PROXY               PARLUX FRAGRANCES, INC.                     This proxy  
        3725 S.W. 30th Avenue, Fort Lauderdale, FL 33312       is solicited
                                                             on behalf of the   
                                                            Board of Directors  


                  PROXY FOR A SPECIAL MEETING OF STOCKHOLDERS
                         To Be Held On August 12, 1996

   The undersigned stockholder(s) hereby appoint(s) Mr.
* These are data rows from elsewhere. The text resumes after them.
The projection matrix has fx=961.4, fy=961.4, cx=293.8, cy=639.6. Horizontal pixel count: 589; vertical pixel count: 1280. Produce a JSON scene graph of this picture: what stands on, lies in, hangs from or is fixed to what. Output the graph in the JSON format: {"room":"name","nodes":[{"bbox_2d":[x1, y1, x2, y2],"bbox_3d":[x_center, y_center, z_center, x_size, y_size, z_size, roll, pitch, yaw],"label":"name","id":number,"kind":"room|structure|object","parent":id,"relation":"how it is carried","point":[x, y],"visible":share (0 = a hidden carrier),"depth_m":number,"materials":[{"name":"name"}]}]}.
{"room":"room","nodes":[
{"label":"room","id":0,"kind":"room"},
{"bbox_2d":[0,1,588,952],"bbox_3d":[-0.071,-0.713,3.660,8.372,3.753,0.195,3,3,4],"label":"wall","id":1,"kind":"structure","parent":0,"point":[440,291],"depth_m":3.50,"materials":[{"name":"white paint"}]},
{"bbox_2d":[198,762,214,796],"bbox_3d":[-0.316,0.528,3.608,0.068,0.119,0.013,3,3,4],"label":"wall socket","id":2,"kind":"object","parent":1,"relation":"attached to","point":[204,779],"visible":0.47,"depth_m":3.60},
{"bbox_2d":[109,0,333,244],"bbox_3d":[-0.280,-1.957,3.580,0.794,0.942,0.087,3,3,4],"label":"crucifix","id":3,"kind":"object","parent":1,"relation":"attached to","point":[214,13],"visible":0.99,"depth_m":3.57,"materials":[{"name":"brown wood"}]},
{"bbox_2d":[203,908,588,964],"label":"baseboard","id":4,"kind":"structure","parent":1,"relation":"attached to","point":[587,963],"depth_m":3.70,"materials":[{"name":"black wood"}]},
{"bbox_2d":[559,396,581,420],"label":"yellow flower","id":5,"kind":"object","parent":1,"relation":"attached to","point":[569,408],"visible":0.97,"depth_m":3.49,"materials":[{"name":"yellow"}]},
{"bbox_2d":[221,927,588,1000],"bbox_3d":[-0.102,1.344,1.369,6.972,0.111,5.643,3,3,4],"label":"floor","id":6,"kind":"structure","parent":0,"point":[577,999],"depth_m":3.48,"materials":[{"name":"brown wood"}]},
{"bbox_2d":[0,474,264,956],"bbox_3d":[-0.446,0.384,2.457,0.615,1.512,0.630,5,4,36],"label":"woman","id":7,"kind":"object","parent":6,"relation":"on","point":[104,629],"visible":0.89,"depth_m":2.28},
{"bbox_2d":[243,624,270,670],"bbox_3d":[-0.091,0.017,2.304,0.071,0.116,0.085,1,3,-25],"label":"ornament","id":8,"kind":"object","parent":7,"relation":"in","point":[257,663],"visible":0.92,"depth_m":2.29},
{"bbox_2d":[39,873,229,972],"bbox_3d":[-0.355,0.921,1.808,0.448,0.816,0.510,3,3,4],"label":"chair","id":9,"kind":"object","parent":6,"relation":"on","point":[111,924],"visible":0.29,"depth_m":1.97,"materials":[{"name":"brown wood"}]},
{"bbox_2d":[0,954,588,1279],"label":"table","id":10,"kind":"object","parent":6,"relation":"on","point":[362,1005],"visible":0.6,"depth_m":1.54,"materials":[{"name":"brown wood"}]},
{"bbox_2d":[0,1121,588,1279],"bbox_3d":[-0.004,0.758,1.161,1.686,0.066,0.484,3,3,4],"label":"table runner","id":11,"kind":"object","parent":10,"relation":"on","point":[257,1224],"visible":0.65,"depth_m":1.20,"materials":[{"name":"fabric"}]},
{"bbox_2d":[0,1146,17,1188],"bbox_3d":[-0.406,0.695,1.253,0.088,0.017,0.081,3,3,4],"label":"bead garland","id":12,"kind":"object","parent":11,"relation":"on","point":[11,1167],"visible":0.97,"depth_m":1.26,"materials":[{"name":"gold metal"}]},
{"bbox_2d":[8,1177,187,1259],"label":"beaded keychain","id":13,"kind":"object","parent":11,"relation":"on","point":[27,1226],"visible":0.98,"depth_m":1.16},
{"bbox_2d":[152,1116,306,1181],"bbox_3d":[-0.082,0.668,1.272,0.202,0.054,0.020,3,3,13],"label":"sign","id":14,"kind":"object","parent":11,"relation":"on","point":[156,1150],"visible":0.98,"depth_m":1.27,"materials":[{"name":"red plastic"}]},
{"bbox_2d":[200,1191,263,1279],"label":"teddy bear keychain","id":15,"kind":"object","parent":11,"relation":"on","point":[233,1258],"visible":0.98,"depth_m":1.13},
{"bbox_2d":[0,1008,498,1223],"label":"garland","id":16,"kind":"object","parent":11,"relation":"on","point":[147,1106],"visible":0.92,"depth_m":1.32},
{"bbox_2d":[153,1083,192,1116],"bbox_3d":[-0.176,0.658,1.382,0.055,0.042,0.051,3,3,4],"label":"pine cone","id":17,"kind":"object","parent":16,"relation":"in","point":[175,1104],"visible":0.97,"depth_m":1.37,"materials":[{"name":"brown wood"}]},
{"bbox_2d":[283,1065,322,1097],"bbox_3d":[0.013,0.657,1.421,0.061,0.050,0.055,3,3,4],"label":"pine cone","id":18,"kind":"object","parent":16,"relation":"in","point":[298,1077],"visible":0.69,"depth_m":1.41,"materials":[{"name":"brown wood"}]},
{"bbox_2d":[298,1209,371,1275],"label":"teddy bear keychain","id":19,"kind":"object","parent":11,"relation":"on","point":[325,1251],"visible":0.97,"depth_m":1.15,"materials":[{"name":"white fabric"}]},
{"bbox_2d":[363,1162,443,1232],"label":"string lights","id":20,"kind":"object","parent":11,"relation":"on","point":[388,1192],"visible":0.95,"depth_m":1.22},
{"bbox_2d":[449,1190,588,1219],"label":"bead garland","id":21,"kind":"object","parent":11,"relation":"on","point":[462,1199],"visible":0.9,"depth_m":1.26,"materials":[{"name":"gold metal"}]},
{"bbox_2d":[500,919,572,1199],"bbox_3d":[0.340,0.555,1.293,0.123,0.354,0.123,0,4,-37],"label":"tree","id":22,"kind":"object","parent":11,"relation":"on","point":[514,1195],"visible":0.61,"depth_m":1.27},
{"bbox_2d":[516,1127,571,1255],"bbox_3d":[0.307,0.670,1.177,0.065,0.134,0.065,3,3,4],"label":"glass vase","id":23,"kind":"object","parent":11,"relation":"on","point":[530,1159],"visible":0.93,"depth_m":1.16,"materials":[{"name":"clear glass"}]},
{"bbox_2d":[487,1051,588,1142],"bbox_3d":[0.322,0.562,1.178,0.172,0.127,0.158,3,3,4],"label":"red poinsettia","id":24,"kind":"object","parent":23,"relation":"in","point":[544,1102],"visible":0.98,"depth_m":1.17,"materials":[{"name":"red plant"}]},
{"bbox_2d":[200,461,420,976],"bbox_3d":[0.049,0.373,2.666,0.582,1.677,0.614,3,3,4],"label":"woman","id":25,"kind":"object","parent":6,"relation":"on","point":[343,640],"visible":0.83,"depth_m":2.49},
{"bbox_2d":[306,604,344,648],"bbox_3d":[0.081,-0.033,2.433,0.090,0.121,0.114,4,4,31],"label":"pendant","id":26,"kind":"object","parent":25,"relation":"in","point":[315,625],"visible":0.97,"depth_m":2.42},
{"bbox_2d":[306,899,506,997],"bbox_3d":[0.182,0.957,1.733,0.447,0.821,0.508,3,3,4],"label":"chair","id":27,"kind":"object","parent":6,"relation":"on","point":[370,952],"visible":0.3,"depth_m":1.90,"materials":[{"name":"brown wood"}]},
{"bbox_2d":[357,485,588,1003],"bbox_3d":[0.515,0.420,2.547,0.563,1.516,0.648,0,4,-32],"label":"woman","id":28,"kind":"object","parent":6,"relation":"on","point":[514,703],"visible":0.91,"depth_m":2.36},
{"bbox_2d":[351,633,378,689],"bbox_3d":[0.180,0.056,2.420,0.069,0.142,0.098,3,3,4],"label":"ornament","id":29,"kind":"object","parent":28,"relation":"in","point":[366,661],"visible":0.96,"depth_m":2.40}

Ilia Lekach and Mr. 
Frank A. Buttacavoli, and each of them, with power of substitution, as 
attorney and proxy for and in the name and place of the undersigned, and 
hereby authorizes them to represent and to vote all of the shares of Common 
Stock of Parlux Fragrances, Inc. held of record as of June 28, 1996, which 
the undersigned is entitled to vote at a Special Meeting of Stockholders of 
Parlux Fragrances, Inc. to be held on August 12, 1996 at the Company 
headquarters at 3725 S.W. 30th Avenue, Fort Lauderdale, FL 33312, at 10:00 
AM local time, and at any adjournment thereof.

The Board of Directors recommends a vote FOR Proposal 1.


1. APPROVAL TO AMEND THE COMPANY'S CERTIFICATE OF INCORPORATION TO INCREASE 
   THE NUMBER OF SHARES OF THE COMPANY'S AUTHORIZED COMMON STOCK FROM 
   15,000,000 TO 30,000,000.



        [ ] FOR              [ ] AGAINST             [ ] ABSTAIN



   This proxy, when properly executed, will be voted in the manner directed 
herein by the undersigned stockholder.  If no direction is made, this proxy 
will be voted for Proposal 1.


                                   Please sign exactly as the name appears 
                                   on your stock certificate.  When shares 
                                   are held by joint tenants, both should 
                                   sign.  When signing as attorney, executor, 
                                   administrator, trustee or guardian, please 
                                   give title as such.  When signing as a 
                                   corporation, please sign in full corporate
                                   name by President or other authorized 
                                   officer.  If you sign for a partnership, 
                                   please sign in partnership name by an 
                                   authorized person.

                                   DATED _______________________, 1996

                                                                             
                                   Signature___________________________

                                   ____________________________________
                                   Signature (if held jointly)



            PLEASE MARK, SIGN, DATE AND RETURN THE PROXY CARD PROMPTLY 
                             USING THE ENCLOSED ENVELOPE.